Lignocellulose biorefineries seek the integral use of plant biomass to produce chemicals, fuels and materials. While technologies for carbohydrate conversion are well established, technologies for the processing and recovery of lignin are considerably less developed. Technical lignins obtained as by-products from paper pulp or cellulosic biofuel production are burned to generate energy and only a minimum percentage is marketed. However, the convertion of this fraction of the plant biomass into valuable products is crucial for the economic viability of lignocellulose biorefineries. Indeed, lignin is a large reservoir of aromatic compounds and can be an invaluable source of phenolic molecules to be used as platform chemicals or active aromatic ingredients, for which the development of new (bio)chemical processes for transformation of this polymer is mandatory.

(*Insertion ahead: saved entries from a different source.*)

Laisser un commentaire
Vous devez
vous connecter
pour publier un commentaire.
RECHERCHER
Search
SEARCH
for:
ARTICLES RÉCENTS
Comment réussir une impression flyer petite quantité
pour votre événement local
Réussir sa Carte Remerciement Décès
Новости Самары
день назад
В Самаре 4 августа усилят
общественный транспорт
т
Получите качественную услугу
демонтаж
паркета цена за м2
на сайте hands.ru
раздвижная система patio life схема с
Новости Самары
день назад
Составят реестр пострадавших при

Ligninolytic fungi and their oxidative enzymes are a good alternative to chemical methods in industrial processes where depolymerization of lignin is required. Among them, basidiomycetes of the order Polyporales, which include most species of wood rotters, have been exhaustively studied improving our basic knowledge on ligninolytic oxidoreductases. In addition, different studies have revealed that these enzymes may be the biocatalysts of choice for the delignification of plant biomass in the context of biorefinery. However, the scarcely studied saprotrophic basidiomycetes of the order Agaricales, can be also an important source of varied oxidoreductases with biotechnological potential due to the diversity of lifestyles. In fact, three ecophysiological groups are distinguished within these fungi, depending on the degraded lignocellulosic substrate (wood, litter or buried wood). Because of this knowledge gap, a genome sequencing project of thirty-two representative saprotrophic Agaricales was initiated in collaboration with the US Department of Energy of the Joint Genome Institute under our coordination.

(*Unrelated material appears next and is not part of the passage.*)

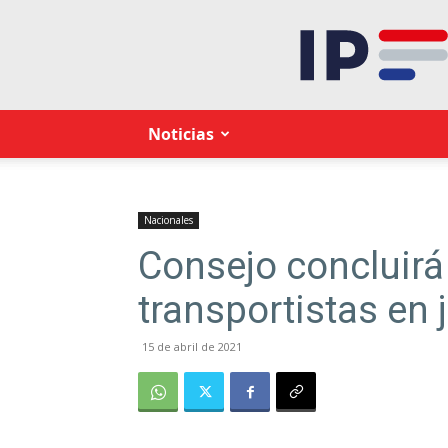
Noticias
Nacionales
Consejo concluirá 
transportistas en 
15 de abril de 2021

The proposed GENOBIOREF project will focus on the exhaustive analysis of these and other genomes of Agaricales to study enzymatic systems acting on plant biomass. This genomic analysis will be complemented with secretomic studies of species representative of the three mentioned ecophysiological groups and their ligninolytic oxidoreductases (including peroxidases and laccases). Preeliminar comparison of Agaricales enzymes with typical ligninolytic oxidoreductases from Polyporales has suggested novel oxidoreductase families, whose subsequent characterization will shed light on the role of these groups of fungi in the carbon cycle and provide the basis to design new biocatalysts. First, a profound characterization of the novel enzymes (after heterologous expression and purification) will allow us to advance in the knowledge of peroxidases and laccases and to disclose the most promising ones to be used as biocatalysts. Subsequently, when necessary, enzyme stability and/or catalytic activity will be improved by directed evolution or rational design to adjust enzyme properties to the operating conditions, thus improving the efficiency of the biocatalyst. Finally, the new enzymes will be evaluated individually in oxidative cross-linking reactions for valorization of technical lignins, or as part of a minimal in vitro ligninolytic system (precisely designed during the project) for the depolymerization of lignin polymer into simple monomers.